● Data
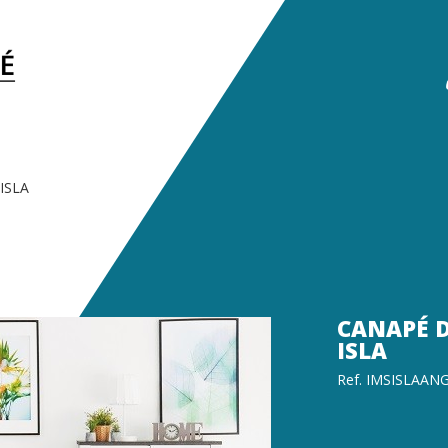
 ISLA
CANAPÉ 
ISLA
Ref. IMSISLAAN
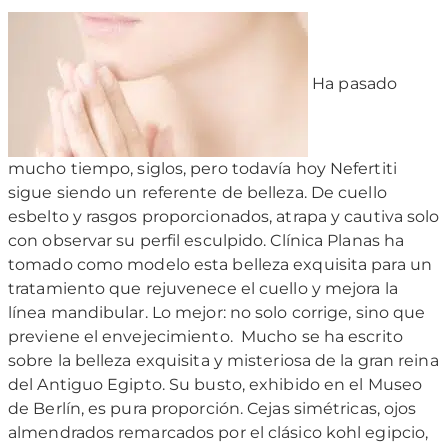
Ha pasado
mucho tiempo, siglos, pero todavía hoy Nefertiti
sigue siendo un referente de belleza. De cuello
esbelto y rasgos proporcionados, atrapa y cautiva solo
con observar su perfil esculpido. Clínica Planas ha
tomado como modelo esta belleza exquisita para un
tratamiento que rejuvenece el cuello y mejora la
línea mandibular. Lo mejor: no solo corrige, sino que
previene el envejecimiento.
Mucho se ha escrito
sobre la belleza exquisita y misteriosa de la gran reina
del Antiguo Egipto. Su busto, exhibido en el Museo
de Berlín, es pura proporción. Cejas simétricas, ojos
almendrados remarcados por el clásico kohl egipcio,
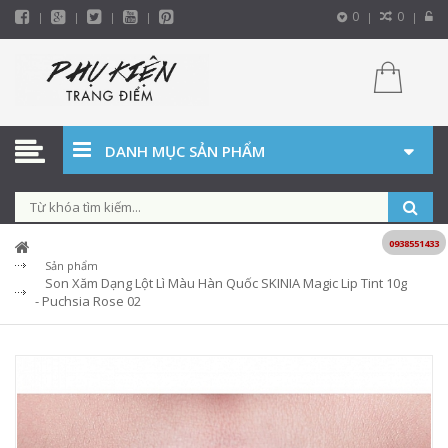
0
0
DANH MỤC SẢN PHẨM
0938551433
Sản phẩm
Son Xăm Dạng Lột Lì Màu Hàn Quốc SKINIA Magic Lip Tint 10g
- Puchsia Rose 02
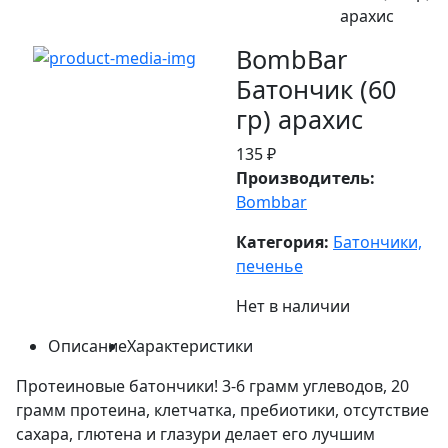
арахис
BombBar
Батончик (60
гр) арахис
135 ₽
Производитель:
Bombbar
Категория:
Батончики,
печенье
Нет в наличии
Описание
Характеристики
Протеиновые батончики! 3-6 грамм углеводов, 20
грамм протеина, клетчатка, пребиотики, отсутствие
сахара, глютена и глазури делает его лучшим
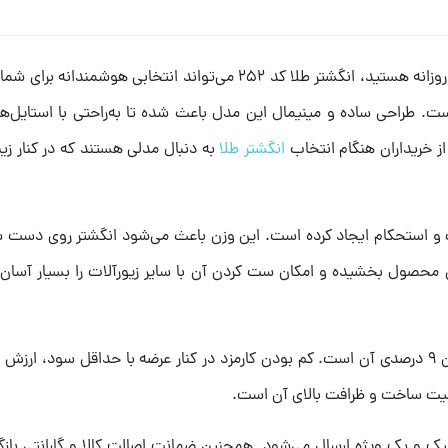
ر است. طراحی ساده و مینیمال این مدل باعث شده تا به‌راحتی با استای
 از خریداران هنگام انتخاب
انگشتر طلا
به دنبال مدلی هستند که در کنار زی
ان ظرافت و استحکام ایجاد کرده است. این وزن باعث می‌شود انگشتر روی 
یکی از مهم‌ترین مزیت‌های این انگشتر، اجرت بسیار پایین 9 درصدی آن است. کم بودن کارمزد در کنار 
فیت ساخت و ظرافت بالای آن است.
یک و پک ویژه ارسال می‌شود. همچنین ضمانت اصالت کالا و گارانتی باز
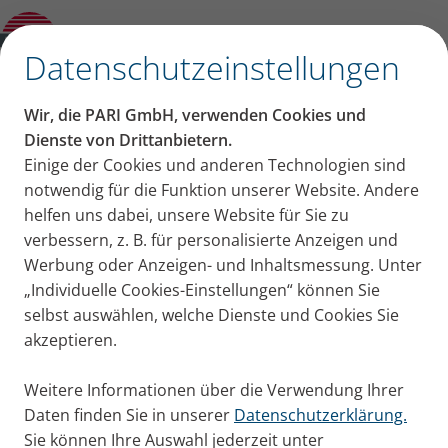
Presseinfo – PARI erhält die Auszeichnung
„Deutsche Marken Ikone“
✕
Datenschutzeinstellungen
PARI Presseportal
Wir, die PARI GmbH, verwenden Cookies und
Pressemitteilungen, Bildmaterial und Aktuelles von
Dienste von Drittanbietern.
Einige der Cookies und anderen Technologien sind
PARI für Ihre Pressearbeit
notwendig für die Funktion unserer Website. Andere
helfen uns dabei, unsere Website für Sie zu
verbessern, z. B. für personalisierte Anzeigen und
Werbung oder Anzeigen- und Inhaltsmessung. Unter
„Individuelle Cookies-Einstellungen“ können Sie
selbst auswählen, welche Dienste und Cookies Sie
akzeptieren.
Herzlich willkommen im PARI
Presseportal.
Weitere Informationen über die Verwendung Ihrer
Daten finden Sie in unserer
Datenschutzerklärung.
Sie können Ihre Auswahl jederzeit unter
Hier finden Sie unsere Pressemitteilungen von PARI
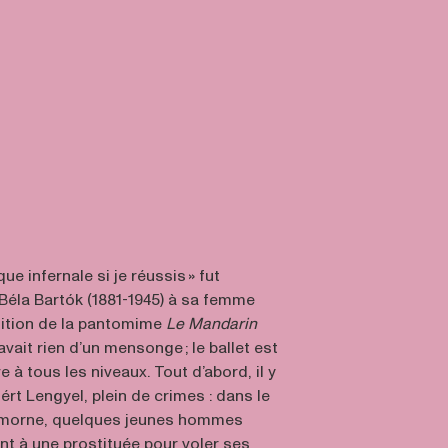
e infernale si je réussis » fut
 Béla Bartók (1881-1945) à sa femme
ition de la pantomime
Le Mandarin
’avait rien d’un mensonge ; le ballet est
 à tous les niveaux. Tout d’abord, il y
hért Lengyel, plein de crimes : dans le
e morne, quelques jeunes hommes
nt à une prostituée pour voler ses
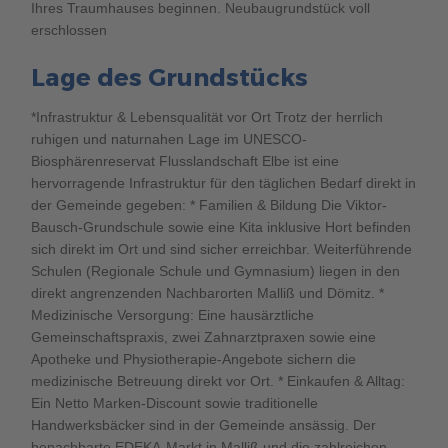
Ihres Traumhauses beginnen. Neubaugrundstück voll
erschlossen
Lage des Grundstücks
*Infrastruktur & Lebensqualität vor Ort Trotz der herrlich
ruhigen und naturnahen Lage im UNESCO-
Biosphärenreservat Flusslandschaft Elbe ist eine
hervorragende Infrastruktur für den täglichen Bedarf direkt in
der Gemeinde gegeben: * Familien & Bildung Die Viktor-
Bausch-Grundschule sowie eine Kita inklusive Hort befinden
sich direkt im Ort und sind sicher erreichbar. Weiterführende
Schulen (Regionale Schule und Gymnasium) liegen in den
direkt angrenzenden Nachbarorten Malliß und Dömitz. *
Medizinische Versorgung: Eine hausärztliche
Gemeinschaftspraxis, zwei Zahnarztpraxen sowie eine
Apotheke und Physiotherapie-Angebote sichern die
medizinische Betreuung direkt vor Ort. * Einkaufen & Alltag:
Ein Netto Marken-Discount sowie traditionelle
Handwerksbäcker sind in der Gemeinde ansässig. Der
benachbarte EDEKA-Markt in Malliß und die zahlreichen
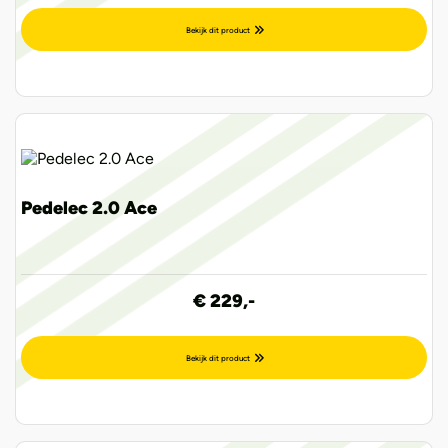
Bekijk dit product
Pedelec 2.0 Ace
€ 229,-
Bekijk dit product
--
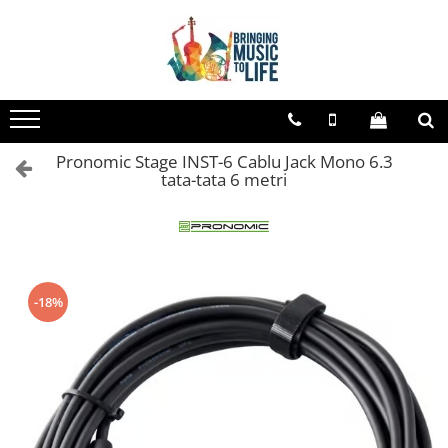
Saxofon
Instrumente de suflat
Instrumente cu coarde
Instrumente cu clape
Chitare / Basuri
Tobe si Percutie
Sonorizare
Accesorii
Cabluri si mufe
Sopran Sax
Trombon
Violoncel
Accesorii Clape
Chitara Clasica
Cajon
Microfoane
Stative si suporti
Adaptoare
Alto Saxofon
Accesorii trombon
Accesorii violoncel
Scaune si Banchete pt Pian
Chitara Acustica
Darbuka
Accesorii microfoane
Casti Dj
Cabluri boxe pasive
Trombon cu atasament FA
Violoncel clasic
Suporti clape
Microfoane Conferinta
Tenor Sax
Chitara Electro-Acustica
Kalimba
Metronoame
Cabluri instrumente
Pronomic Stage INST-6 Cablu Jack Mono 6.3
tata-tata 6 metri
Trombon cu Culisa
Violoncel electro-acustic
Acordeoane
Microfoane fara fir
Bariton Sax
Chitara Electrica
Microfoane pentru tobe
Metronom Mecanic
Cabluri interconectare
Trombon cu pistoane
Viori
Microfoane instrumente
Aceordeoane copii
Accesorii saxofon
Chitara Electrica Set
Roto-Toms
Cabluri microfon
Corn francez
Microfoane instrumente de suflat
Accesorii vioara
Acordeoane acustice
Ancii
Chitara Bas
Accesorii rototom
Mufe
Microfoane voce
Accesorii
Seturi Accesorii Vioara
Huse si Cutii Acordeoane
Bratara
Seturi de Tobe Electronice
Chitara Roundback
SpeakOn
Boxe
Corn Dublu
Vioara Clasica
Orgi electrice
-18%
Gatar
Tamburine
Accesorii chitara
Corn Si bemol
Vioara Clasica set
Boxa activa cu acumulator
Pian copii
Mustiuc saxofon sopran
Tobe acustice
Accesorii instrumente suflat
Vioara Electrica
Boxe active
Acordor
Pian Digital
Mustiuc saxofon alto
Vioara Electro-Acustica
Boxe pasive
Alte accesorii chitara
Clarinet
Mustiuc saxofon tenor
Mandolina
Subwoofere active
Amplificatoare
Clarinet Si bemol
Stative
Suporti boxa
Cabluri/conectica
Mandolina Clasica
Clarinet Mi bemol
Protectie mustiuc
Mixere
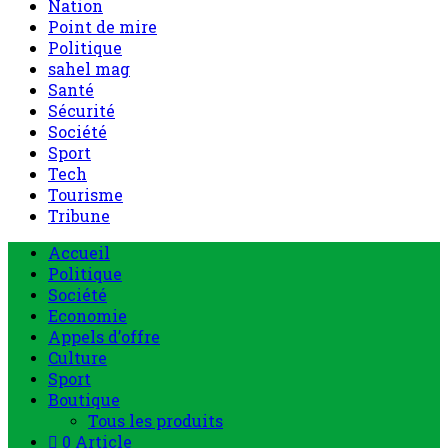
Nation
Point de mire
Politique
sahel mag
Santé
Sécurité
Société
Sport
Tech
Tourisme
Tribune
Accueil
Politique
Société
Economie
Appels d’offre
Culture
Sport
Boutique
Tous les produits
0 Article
---
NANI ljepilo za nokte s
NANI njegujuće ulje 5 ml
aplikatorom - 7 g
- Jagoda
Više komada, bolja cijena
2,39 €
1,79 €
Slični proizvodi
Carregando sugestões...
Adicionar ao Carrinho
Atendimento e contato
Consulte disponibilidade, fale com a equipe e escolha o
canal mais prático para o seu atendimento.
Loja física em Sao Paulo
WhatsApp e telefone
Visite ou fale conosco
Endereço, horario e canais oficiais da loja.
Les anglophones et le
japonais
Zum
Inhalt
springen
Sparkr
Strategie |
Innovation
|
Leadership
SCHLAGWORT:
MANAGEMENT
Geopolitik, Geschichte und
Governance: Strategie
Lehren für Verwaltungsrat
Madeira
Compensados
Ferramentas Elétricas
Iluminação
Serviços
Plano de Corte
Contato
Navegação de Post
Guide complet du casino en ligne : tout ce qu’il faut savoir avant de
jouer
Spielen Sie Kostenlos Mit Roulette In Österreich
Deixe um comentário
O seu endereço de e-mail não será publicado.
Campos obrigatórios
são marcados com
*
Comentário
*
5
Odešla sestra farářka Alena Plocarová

● Task directions
Reproduce the lines from the one containing "ر است. طراحی" through the one containing "یک و پک ویژه", inclusive, substituting "نقره" for "طلا" and leaving everything else unchanged. Return only those lines.

● Exercise output
ر است. طراحی ساده و مینیمال این مدل باعث شده تا به‌راحتی با استای
 از خریداران هنگام انتخاب
انگشتر نقره
به دنبال مدلی هستند که در کنار زی
ان ظرافت و استحکام ایجاد کرده است. این وزن باعث می‌شود انگشتر روی 
یکی از مهم‌ترین مزیت‌های این انگشتر، اجرت بسیار پایین 9 درصدی آن است. کم بودن کارمزد در کنار 
فیت ساخت و ظرافت بالای آن است.
یک و پک ویژه ارسال می‌شود. همچنین ضمانت اصالت کالا و گارانتی باز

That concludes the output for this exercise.